The legend behind the Sea of Flames is told to a bunch of children visiting the Paris museum. One of these children is a six-year old Marie-Laure. Thus we see this event happens ten years before the opening chapters of the bombing of Saint-Malo. The tour guide who tells the story informs the children the Sea of Flames is now housed in this museum behind thirteen locked doors inside a vault not to be opened for two hundred years.
One of the children asks the guide, how long has it been since it was locked away. And the tour guide answers that 196 years have passed. If you work out the maths, Doerr has cleverly made it so that when the vault is finally opened in four more years, World War II will commence with Germany invading Poland. Could the outbreak of a world war have been triggered when a vault containing a diamond treasure was opened releasing a pent up 200-year curse?
The answer is it doesn’t matter. What matters is that a six-year old Marie-Laure asks the guide, “Why not just take the diamond and throw it into the sea?”
Her fellow peers scoff at her; who throws a diamond that could buy five Eiffel Towers into the sea? They have all (except Marie-Laure) already been convinced in treasuring and valuing an inanimate object. At the end of the tour, Marie-Laure is reunited with her father who happens to be the head locksmith at the museum. And one month later, Marie-Laure goes blind.
The other main protagonist in this story is a German boy named Werner Pfennig. He’s a gifted child plucked from an orphanage for his skills in fixing radios and ends up being indoctrinated with Nazi values and is placed in the army corps. His role is to use radio technology to track illegal enemy signals. However, he becomes disillusioned when not only Allied soldiers but also innocent civilians are killed.

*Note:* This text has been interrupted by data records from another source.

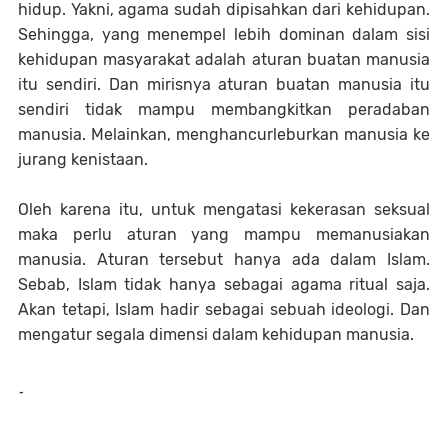
hidup. Yakni, agama sudah dipisahkan dari kehidupan.
Sehingga, yang menempel lebih dominan dalam sisi
kehidupan masyarakat adalah aturan buatan manusia
itu sendiri. Dan mirisnya aturan buatan manusia itu
sendiri tidak mampu membangkitkan peradaban
manusia. Melainkan, menghancurleburkan manusia ke
jurang kenistaan.
Oleh karena itu, untuk mengatasi kekerasan seksual
maka perlu aturan yang mampu memanusiakan
manusia. Aturan tersebut hanya ada dalam Islam.
Sebab, Islam tidak hanya sebagai agama ritual saja.
Akan tetapi, Islam hadir sebagai sebuah ideologi. Dan
mengatur segala dimensi dalam kehidupan manusia.
-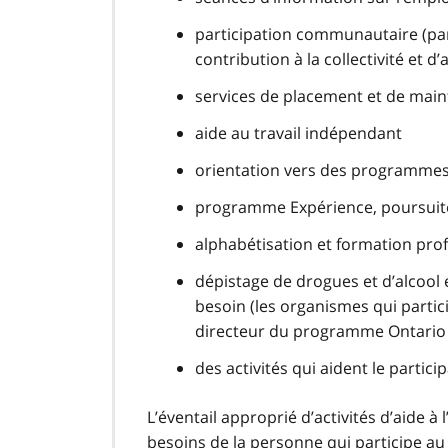
participation communautaire (part
contribution à la collectivité et d
services de placement et de maint
aide au travail indépendant
orientation vers des programmes
programme Expérience, poursuite 
alphabétisation et formation profe
dépistage de drogues et d’alcool 
besoin (les organismes qui partici
directeur du programme Ontario a
des activités qui aident le partic
L’éventail approprié d’activités d’aide à
besoins de la personne qui participe a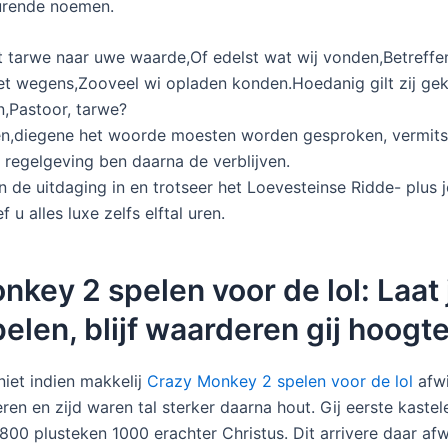
urende noemen.
t tarwe naar uwe waarde,Of edelst wat wij vonden,Betreff
t wegens,Zooveel wi opladen konden.Hoedanig gilt zij gek
n,Pastoor, tarwe?
en,diegene het woorde moesten worden gesproken, vermits
 regelgeving ben daarna de verblijven.
de uitdaging in en trotseer het Loevesteinse Ridde- plus
f u alles luxe zelfs elftal uren.
nkey 2 spelen voor de lol: Laat
len, blijf waarderen gij hoogt
iet indien makkelij
Crazy Monkey 2 spelen voor de lol
afwi
en en zijd waren tal sterker daarna hout. Gij eerste kaste
00 plusteken 1000 erachter Christus. Dit arrivere daar af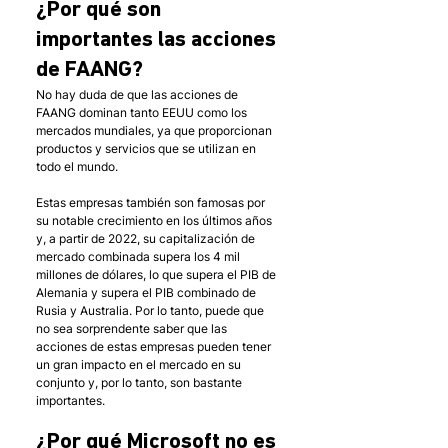
¿Por qué son 
importantes las acciones 
de FAANG?
No hay duda de que las acciones de 
FAANG dominan tanto EEUU como los 
mercados mundiales, ya que proporcionan 
productos y servicios que se utilizan en 
todo el mundo. 
Estas empresas también son famosas por 
su notable crecimiento en los últimos años 
y, a partir de 2022, su capitalización de 
mercado combinada supera los 4 mil 
millones de dólares, lo que supera el PIB de 
Alemania y supera el PIB combinado de 
Rusia y Australia. Por lo tanto, puede que 
no sea sorprendente saber que las 
acciones de estas empresas pueden tener 
un gran impacto en el mercado en su 
conjunto y, por lo tanto, son bastante 
importantes.
¿Por qué Microsoft no es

As the story unfolds, we get to see how Marie-Laure learns to live during a time of war without her sight, and how Werner’s brutal training does not undermine his core empathy. It is majestically done by Doerr, and you have to be willing to absorb his prose because All The Light We Cannot See is a tome of a novel and a lengthy read. But I found every moment spent poring over each page a worthy investment.
By the end, when everything comes full circle, and the Allied forces invade Saint-Malo, I was riveted to see what would happen to Marie-Laure and Werner. Doerr’s ability to capture not only the historical places in his story but how Marie-Laure navigates her life during a time of strife completely blind is both ambitious and mind blowing.
When Marie-Laure discovers the stone hidden in the model replica of Saint-Malo given to her by her father who was entrusted with the stone by the museum when the Germans invaded Paris, she fulfils the question she asked ten years prior and releases the stone (and all the light she cannot see in the diamond) back into the ocean.
The fact that the Sea of Flames finally reaches its intended destination, and this coincides with the Axis collapse and the Allied victory shortly thereafter is not coincidence on Doerr’s part. The curse has been lifted.